Jeff Clarke, the chairman, president and CEO of Travelport and also the chairman of Orbitz Worldwide, was explaining why Travelport opted to invest $50 million in Orbitz.
In a Travelport conference call with investors about the company's third quarter results, Clarke said the investment would help Orbitz, which is Travelport's largest customer, deleverage the business and give it more operational flexibility.
Private equity firm Blackstone and its affiliates own private-company Travelport and control public company Orbitz.
Clarke says Travelport has confidence in Orbitz management [including himself, I assume] and sees Orbitz as a company in growth mode.
Of the $50 million investment, Clarke says: "I think this is a good thing for Orbitz and a very good thing for Travelport."
Orbitz earns big bucks in incentives from Travelport GDS, and its Galileo, Apollo and Worldspan units have been benefitting so far in the fourth quarter from an uptick in online travel agencies' segments in the U.S.
In fact, Clarke says, the OTAs' segments are up 24% so far in the fourth quarter, and that is driving a 6% increase in GDS segments in the Americas.
You see, this is very much a push-pull relationship between the two companies, although Travelport -- despite the $50 million infusion into Orbitz -- is still the prime beneficiary, as Orbitz, a unit of Travelport before Orbitz's IPO, deals with legacy issues.
One of those legacy issues, Orbitz Worldwide President and CEO Barney Harford told analysts in a third-quarter-results conference call Nov. 5, a few hours earlier than Travelport's, is that Orbitz had been too dependent on third-party providers, including Travelport's GTA, for hotel inventory.
Travelport announced Nov. 5 that it will be taking an $800-$900 million impairment charge for GTA because of its performance during the economic downturn as Travelport also weighed the future of the wholesale business.
Showing a bit of an independence streak in this dynamic with Travelport, Harford said Orbitz's hotel business is benefitting by establishing and optimizing direct relationships with hotels and reducing its use of third-party aggregators like GTA.
Harford sheds a little further light on the OWW hotel strategy, saying the focus is on second- and third-tier markets in Europe and Asia, and local and inter-regional travel.
In response to a question about the Orbitz-GTA relationship, a Travelport spokeswoman downplays the import of the change, saying "OWW has not been a key component of GTA's volume for the past two years."
Speaking of volumes, fresh numbers came in showing the impact of Orbitz's decision to eliminate air booking fees and reduce hotel booking fees.
In the third quarter, Orbitz Worldwide's U.S. air transactions grew 27 percentage points, although domestic air revenue declined 32% because of the removal of the fees and lower air fares.
There was a similar story on the hotel side, which saw revenue down 27% because of lower hotel-booking fees and lower room rates.

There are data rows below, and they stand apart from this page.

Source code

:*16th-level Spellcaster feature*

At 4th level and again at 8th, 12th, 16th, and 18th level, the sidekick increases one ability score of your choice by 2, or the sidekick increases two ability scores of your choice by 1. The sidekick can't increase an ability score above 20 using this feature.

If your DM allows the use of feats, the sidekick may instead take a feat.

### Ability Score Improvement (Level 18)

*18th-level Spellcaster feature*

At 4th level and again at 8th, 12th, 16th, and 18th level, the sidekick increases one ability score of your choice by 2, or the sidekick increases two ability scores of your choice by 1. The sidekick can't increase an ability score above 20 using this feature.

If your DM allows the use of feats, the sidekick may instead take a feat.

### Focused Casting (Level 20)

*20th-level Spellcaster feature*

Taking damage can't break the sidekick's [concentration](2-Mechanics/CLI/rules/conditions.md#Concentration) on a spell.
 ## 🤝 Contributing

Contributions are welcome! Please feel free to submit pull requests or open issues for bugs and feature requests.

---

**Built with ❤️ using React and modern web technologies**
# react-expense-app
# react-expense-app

If and when air fares and room rates recover, Orbitz would be well-positioned to cash in because of those increased volumes, goes the thinking.
For the third quarter, OWW posted a modest $7 million profit, compared with a $287 million loss a year earlier, on revenue of $187 million, a 22% decline. Gross bookings were down 6% at $2.5 billion.

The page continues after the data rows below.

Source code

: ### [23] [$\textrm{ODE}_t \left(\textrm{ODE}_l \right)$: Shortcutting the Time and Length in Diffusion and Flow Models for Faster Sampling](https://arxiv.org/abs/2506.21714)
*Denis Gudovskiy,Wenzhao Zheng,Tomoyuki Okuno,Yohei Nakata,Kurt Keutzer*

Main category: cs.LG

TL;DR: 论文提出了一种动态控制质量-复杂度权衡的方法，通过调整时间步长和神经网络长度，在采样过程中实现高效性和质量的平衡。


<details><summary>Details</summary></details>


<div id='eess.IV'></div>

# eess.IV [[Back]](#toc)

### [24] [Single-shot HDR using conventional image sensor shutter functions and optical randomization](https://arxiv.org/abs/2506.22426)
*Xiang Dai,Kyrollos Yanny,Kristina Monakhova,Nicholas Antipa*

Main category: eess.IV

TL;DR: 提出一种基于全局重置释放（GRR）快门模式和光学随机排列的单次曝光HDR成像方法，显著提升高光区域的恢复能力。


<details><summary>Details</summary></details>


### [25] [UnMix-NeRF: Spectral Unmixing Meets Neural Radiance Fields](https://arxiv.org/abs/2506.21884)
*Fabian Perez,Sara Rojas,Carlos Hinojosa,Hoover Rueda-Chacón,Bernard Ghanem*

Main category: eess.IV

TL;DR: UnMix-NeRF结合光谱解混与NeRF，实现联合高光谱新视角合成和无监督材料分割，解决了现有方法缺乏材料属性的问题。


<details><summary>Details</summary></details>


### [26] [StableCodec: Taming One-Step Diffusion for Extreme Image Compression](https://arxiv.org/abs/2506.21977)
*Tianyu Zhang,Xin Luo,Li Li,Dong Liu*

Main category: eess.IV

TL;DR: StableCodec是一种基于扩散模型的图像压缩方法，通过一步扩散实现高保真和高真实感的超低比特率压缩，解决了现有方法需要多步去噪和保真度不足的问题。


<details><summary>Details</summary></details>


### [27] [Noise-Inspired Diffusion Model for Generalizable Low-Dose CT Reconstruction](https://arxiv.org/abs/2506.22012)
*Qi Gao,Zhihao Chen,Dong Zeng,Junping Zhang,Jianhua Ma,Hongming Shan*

One OWW brand differentiating itself in the revenue sphere is London-based ebookers.
OWW says ebookers is seeing benefits in its transition from using 12 disparate technology platforms to feasting on one. OWW says both hotel net revenue and transactions increased at ebookers in the third quarter.
Part of the success, Harford says, is that ebookers is taking advantage of the increased inventory it can provide to consumers because of its consolidation into one global platform.
ebookers struggled both as part of Travelport and then OWW, but now it seems that finally it may be getting its act together.